▶ Problem statement
Give back exactly the lines of the entries below from the line with "Артикул: 558713" to the line with "Reggae holt", inclusive, and only those.

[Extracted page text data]
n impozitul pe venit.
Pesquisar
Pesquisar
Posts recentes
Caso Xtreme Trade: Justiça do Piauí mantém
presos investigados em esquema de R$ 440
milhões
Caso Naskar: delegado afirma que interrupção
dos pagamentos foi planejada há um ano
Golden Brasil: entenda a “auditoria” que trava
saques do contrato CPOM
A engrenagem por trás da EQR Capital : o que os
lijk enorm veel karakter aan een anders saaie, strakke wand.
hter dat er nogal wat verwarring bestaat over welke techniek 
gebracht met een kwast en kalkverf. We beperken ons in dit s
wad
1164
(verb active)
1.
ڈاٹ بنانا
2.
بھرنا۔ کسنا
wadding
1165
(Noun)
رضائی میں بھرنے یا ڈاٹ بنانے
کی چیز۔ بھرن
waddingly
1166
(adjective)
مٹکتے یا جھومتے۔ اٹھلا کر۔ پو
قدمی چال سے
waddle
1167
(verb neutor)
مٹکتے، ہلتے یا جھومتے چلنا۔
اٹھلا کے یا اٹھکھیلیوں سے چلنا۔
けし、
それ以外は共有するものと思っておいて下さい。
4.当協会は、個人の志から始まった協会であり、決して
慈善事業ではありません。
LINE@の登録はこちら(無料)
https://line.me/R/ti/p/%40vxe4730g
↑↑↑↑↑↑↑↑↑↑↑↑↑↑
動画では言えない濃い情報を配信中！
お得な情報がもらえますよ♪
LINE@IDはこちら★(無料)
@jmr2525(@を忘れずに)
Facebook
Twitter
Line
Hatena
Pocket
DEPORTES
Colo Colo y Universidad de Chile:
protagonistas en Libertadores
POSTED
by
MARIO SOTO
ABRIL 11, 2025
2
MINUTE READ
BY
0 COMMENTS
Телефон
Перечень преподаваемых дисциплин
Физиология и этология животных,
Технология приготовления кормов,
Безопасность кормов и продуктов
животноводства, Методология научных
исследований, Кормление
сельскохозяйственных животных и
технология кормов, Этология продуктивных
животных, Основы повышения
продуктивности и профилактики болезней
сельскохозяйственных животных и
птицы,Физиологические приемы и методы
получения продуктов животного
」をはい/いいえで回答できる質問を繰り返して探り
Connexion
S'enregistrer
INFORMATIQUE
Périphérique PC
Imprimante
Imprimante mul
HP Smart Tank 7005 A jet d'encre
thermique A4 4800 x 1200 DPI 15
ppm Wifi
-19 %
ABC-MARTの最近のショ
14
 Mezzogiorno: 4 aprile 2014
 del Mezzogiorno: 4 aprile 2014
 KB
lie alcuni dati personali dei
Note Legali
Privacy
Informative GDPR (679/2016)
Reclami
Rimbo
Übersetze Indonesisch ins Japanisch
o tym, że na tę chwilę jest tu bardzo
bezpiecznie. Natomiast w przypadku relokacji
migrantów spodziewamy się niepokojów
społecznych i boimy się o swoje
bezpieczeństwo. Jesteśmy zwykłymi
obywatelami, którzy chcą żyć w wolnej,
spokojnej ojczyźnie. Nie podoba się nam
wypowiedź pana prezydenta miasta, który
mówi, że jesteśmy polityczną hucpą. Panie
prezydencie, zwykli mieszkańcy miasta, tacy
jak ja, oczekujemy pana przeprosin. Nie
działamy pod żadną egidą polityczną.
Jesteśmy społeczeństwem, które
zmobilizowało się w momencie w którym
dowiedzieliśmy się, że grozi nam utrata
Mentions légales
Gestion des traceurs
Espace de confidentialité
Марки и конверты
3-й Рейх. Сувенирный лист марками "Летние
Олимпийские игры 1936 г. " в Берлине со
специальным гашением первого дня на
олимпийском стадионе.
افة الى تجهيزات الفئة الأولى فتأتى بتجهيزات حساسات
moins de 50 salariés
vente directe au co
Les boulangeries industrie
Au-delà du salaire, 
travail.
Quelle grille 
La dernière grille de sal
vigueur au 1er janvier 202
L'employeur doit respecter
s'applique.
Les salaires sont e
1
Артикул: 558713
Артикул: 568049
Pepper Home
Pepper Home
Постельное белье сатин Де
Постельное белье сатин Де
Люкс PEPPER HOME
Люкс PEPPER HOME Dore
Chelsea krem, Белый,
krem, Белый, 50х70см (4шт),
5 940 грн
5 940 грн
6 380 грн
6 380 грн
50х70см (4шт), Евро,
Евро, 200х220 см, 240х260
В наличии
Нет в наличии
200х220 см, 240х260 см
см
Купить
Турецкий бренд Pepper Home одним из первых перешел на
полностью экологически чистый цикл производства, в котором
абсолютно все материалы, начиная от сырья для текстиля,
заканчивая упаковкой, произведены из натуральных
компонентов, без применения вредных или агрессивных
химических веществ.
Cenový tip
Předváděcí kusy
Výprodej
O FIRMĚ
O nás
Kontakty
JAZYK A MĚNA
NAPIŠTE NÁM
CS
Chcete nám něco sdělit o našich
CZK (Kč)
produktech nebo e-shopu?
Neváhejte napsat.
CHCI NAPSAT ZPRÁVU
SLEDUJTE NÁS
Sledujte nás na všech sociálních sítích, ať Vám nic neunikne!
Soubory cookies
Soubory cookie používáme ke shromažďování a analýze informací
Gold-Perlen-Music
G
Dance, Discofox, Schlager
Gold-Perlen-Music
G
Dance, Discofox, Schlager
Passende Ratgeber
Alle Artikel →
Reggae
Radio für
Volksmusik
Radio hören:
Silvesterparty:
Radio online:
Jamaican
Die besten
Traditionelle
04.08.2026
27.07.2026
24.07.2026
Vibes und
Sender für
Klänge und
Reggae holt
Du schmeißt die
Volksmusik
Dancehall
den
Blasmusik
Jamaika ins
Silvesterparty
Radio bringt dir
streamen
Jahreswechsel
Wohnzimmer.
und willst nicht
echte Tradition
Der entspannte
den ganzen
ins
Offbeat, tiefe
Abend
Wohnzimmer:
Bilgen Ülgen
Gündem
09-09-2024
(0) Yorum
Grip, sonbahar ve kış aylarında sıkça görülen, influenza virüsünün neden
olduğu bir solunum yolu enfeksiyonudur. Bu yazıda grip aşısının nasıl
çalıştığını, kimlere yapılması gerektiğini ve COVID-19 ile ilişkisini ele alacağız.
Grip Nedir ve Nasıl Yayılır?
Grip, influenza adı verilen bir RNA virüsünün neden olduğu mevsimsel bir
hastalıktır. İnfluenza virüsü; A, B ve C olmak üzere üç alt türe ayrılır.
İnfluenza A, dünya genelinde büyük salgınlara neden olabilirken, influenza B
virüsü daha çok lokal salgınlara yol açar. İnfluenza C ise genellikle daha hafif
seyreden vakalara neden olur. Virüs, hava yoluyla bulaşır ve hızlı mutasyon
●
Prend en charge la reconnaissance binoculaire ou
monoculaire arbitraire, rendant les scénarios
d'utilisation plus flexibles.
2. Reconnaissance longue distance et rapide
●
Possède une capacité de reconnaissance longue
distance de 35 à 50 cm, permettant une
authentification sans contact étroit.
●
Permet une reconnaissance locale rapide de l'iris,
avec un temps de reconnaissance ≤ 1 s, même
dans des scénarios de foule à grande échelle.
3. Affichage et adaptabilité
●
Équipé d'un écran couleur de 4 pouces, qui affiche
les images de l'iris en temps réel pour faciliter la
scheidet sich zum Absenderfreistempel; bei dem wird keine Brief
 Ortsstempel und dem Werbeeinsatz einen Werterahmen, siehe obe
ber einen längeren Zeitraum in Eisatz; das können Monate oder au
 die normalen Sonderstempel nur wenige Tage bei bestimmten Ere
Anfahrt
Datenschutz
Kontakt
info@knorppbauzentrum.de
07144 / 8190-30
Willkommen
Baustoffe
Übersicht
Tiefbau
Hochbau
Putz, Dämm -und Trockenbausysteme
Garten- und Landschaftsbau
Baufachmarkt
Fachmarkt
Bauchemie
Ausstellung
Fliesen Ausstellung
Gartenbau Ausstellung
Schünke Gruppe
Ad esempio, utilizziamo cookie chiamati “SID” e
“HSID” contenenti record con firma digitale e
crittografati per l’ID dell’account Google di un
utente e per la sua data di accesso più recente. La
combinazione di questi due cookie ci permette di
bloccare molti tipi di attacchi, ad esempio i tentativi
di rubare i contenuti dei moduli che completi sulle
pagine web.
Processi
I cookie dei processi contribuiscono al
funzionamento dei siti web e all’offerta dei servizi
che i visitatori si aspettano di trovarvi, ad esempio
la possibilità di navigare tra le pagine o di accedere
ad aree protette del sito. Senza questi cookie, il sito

▶ Response
Артикул: 558713
Артикул: 568049
Pepper Home
Pepper Home
Постельное белье сатин Де
Постельное белье сатин Де
Люкс PEPPER HOME
Люкс PEPPER HOME Dore
Chelsea krem, Белый,
krem, Белый, 50х70см (4шт),
5 940 грн
5 940 грн
6 380 грн
6 380 грн
50х70см (4шт), Евро,
Евро, 200х220 см, 240х260
В наличии
Нет в наличии
200х220 см, 240х260 см
см
Купить
Турецкий бренд Pepper Home одним из первых перешел на
полностью экологически чистый цикл производства, в котором
абсолютно все материалы, начиная от сырья для текстиля,
заканчивая упаковкой, произведены из натуральных
компонентов, без применения вредных или агрессивных
химических веществ.
Cenový tip
Předváděcí kusy
Výprodej
O FIRMĚ
O nás
Kontakty
JAZYK A MĚNA
NAPIŠTE NÁM
CS
Chcete nám něco sdělit o našich
CZK (Kč)
produktech nebo e-shopu?
Neváhejte napsat.
CHCI NAPSAT ZPRÁVU
SLEDUJTE NÁS
Sledujte nás na všech sociálních sítích, ať Vám nic neunikne!
Soubory cookies
Soubory cookie používáme ke shromažďování a analýze informací
Gold-Perlen-Music
G
Dance, Discofox, Schlager
Gold-Perlen-Music
G
Dance, Discofox, Schlager
Passende Ratgeber
Alle Artikel →
Reggae
Radio für
Volksmusik
Radio hören:
Silvesterparty:
Radio online:
Jamaican
Die besten
Traditionelle
04.08.2026
27.07.2026
24.07.2026
Vibes und
Sender für
Klänge und
Reggae holt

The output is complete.